Rutabaga, round and with a slightly waxy outer coating, may over be passed up in the grocery store for its somewhat unusual appearance. Or, many people may simply be unsure of what exactly a rutabaga is, under the impression that it’s strictly for use in soups or meant only to be consumed with other foods.
So here’s the scoop.
Rutabaga, referred to as a “swede” in other parts of the world outside of the United States, is an antioxidant-rich root vegetable with a sweet yet unmistakably bitter flavor. Technically, it is a cross between cabbage and a turnip.
Its roundness is characteristic of its shape, although there may be variations in size. While purchasing a large rutabaga may seem tempting, fight the urge. Grapefruit-sized ones that are free of visible marring like cuts or bruises are ideal.
Rejoice, Raw Foodists
A rutabaga can be eaten either raw or cooked. Either way, be sure to peel its skin just as you would a potato, then cut it according to your preference (sliced, cubed . . .).
A great raw food rutabaga snack involving just three additional, common ingredients is explained in the video above.
Top 4 Health Benefits of Rutabaga
Colon & Digestive Health
With 12 percent of the recommended daily value of fiber, rutabaga is very good for regulating your digestive system, helping the stomach produce the necessary bacteria that creates bile. Bile is instrumental in helping maintain levels of electrolytes which help prevent dehydration while also allowing the small intestine to properly absorb vitamins. A well-functioning digestive system keeps OUR BUTTS HEALTHY.
Rutabaga contains all essential dietary minerals, especially magnesium and potassium, both of which are responsible for regulating metabolism and muscle contraction. Couple that with its fiber content and low calorie make-up (one cup has approximately 66 calories) and it’s also an ideal food to incorporate as part of a weight loss or weight maintenance routine.
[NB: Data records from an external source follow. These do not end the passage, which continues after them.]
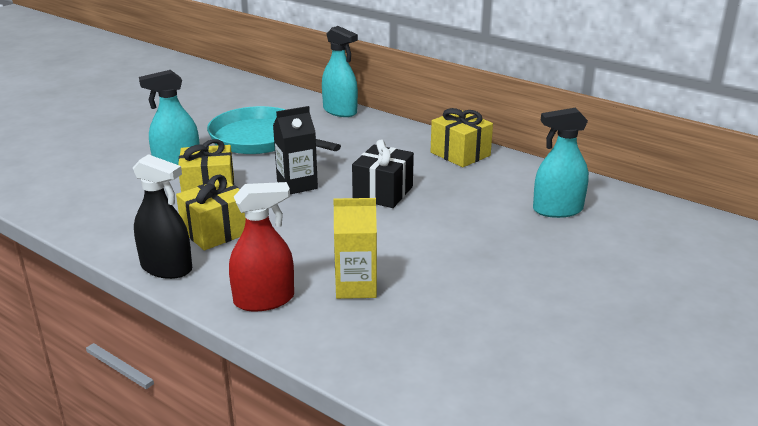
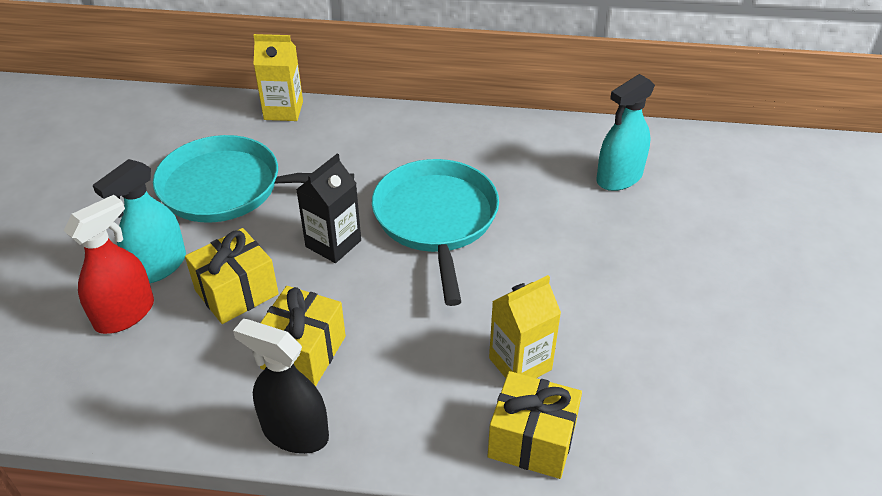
camera: 30 degrees left, 15 degrees up
black spray bottle [133,154,192,279] -> black spray bottle turned 150 degrees counterclockwise [233,319,329,454]
red spray bottle [229,182,294,312] -> red spray bottle moved to [64,195,154,334]
turquoise spray bottle [322,26,358,117] -> yellow carton [253,34,303,121]
black gift [352,139,414,208] -> turquoise pan [372,159,499,306]
yellow gift [431,108,493,167] -> yellow gift moved to [488,371,582,479]

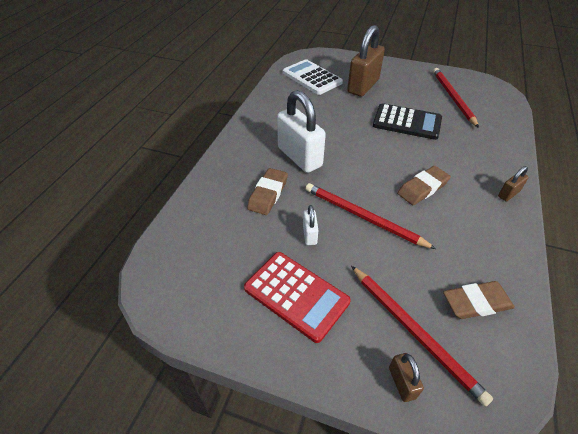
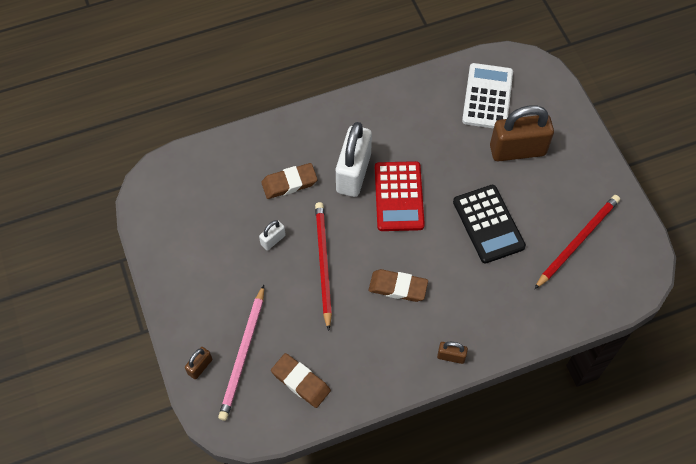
camera: 50 degrees right, 15 degrees up
red calculator [244,252,351,343] -> red calculator moved to [375,161,425,231]
red pencil [351,266,493,406] -> pink pencil [218,285,264,421]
Rutabagas are a phytochemical powerhouse, rich in sulfur compounds known as isothiocyanates. These compounds, according to the Linus Pauling Institute at Oregon State University, may play a role in removing carcinogens from our bodies. Furthermore, rutabagas are cruciferous. Like other cruciferous vegetables such as broccoli, they are known to aid in fighting cancer.
It’s suggested that vitamin C, which rutabaga is abundant in, may help keep wheezing in asthma patients at bay. One cup contains approximately 53 percent of the recommended daily value.